*Try it*. List each line of the data below that contains the string "Lサイズ", matching case exactly.

Available data START

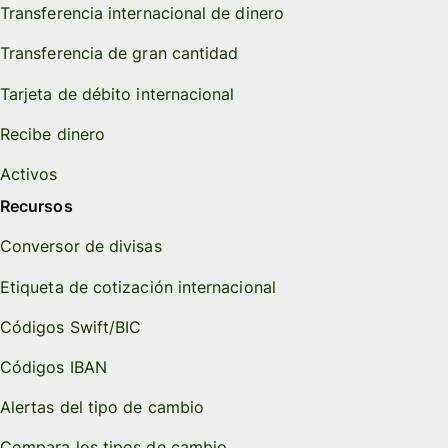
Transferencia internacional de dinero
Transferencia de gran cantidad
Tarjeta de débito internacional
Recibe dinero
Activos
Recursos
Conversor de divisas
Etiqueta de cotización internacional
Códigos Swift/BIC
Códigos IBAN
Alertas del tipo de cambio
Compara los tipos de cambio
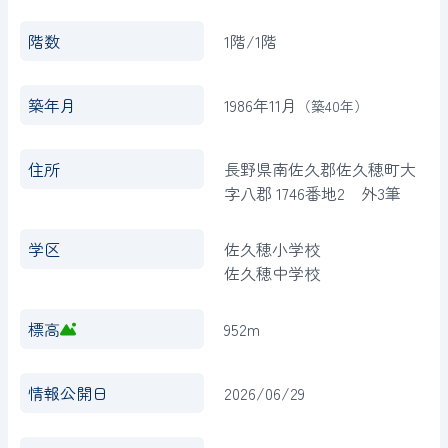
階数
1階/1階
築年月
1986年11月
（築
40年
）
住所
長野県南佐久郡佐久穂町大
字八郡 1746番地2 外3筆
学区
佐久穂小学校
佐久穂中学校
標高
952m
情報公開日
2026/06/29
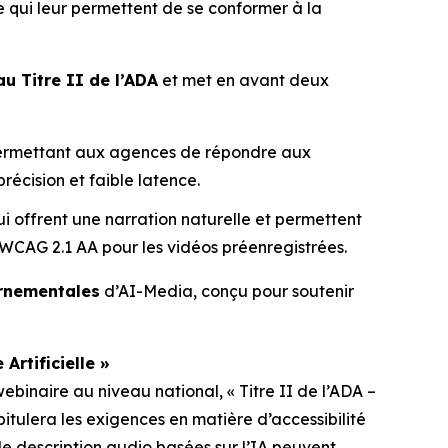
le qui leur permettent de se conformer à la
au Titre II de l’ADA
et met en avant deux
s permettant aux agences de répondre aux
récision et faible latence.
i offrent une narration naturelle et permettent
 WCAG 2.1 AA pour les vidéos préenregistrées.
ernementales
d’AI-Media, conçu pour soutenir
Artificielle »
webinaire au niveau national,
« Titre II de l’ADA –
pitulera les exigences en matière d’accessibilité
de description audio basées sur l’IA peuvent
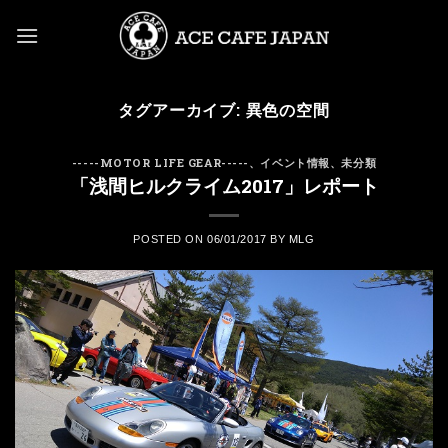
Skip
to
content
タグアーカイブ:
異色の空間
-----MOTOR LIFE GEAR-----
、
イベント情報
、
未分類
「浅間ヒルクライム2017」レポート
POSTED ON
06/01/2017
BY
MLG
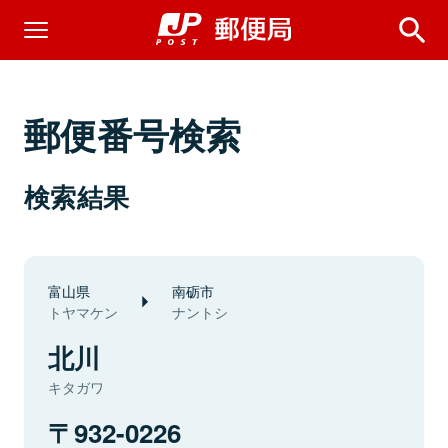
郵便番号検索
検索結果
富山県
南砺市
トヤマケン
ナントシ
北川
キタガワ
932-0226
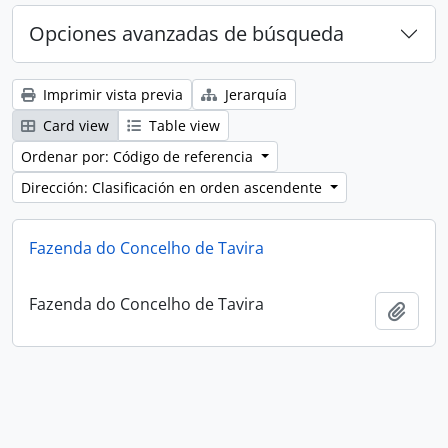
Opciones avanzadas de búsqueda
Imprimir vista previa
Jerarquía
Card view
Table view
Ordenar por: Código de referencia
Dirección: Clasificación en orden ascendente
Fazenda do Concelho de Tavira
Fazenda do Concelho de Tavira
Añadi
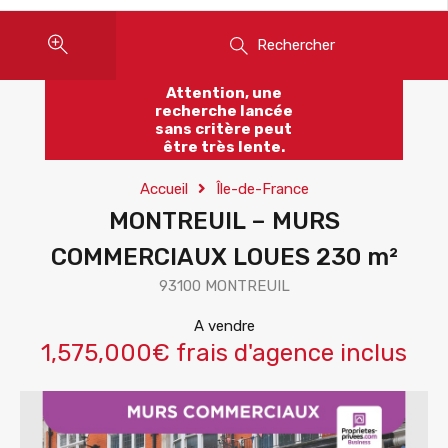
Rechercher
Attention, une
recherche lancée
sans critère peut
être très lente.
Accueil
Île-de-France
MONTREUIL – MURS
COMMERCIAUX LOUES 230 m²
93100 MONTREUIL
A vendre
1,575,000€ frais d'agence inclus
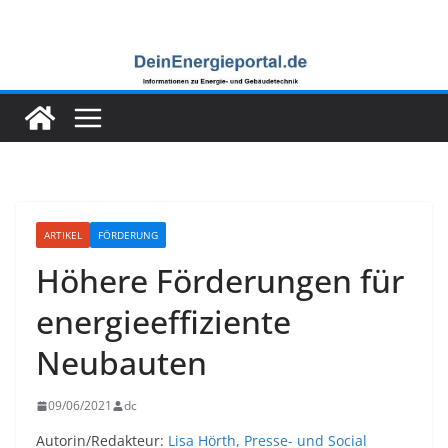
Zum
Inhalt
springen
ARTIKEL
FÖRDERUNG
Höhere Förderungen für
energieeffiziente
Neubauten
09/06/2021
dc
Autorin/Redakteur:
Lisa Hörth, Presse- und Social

Available data END
Available data START

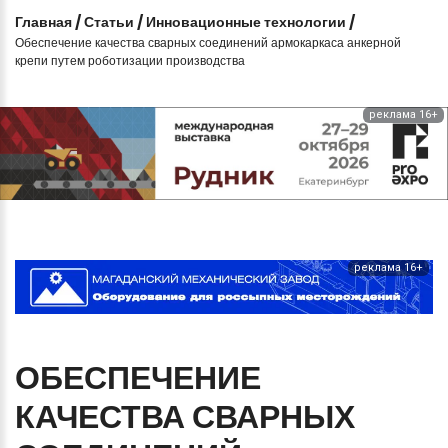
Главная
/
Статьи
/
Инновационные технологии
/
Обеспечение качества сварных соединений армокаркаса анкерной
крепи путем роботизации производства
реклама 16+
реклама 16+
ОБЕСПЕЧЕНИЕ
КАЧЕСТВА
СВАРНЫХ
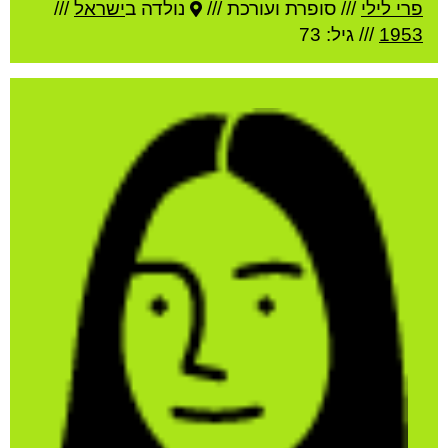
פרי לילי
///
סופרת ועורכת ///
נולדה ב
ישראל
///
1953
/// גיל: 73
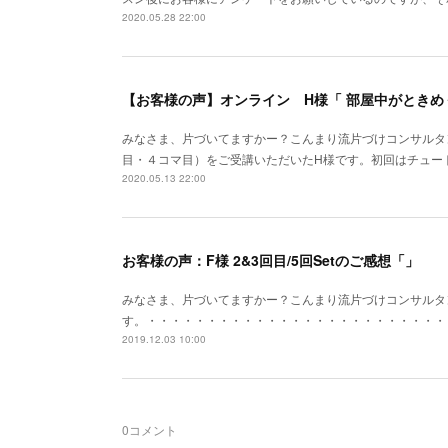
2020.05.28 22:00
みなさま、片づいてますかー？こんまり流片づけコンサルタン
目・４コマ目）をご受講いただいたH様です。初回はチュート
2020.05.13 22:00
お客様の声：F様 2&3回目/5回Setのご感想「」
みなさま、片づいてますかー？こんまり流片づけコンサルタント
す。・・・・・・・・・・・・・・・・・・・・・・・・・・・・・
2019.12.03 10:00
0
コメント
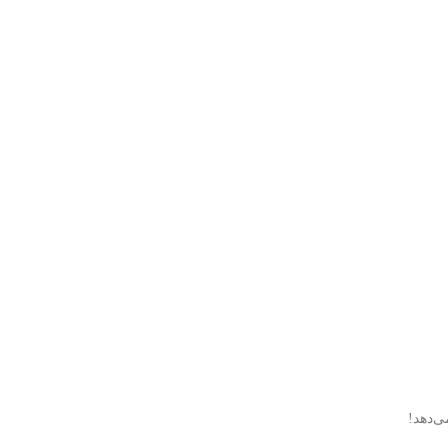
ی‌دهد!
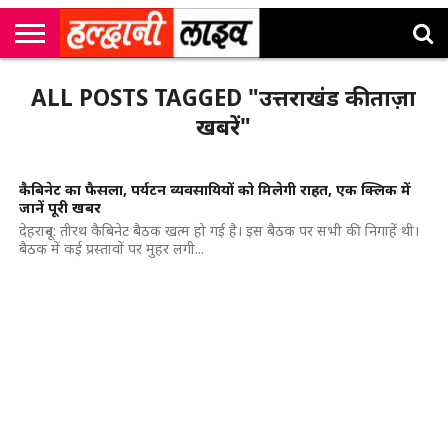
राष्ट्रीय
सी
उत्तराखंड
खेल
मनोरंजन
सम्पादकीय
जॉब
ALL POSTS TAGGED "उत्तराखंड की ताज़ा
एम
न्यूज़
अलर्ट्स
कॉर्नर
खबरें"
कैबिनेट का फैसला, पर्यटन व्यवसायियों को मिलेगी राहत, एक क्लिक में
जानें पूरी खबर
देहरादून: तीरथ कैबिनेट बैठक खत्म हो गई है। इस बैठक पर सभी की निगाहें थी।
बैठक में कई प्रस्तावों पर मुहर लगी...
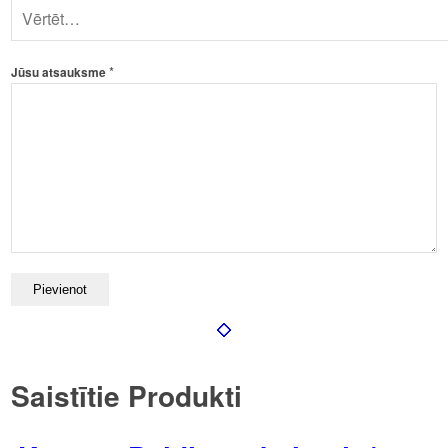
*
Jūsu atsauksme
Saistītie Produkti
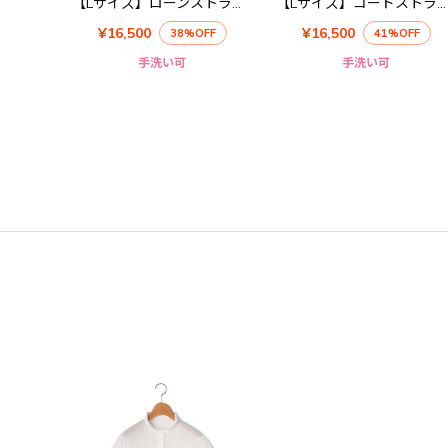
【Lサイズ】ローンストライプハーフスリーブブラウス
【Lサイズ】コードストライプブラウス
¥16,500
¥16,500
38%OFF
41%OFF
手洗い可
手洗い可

Available data END

*Written solution*.
【Lサイズ】ローンストライプハーフスリーブブラウス
【Lサイズ】コードストライプブラウス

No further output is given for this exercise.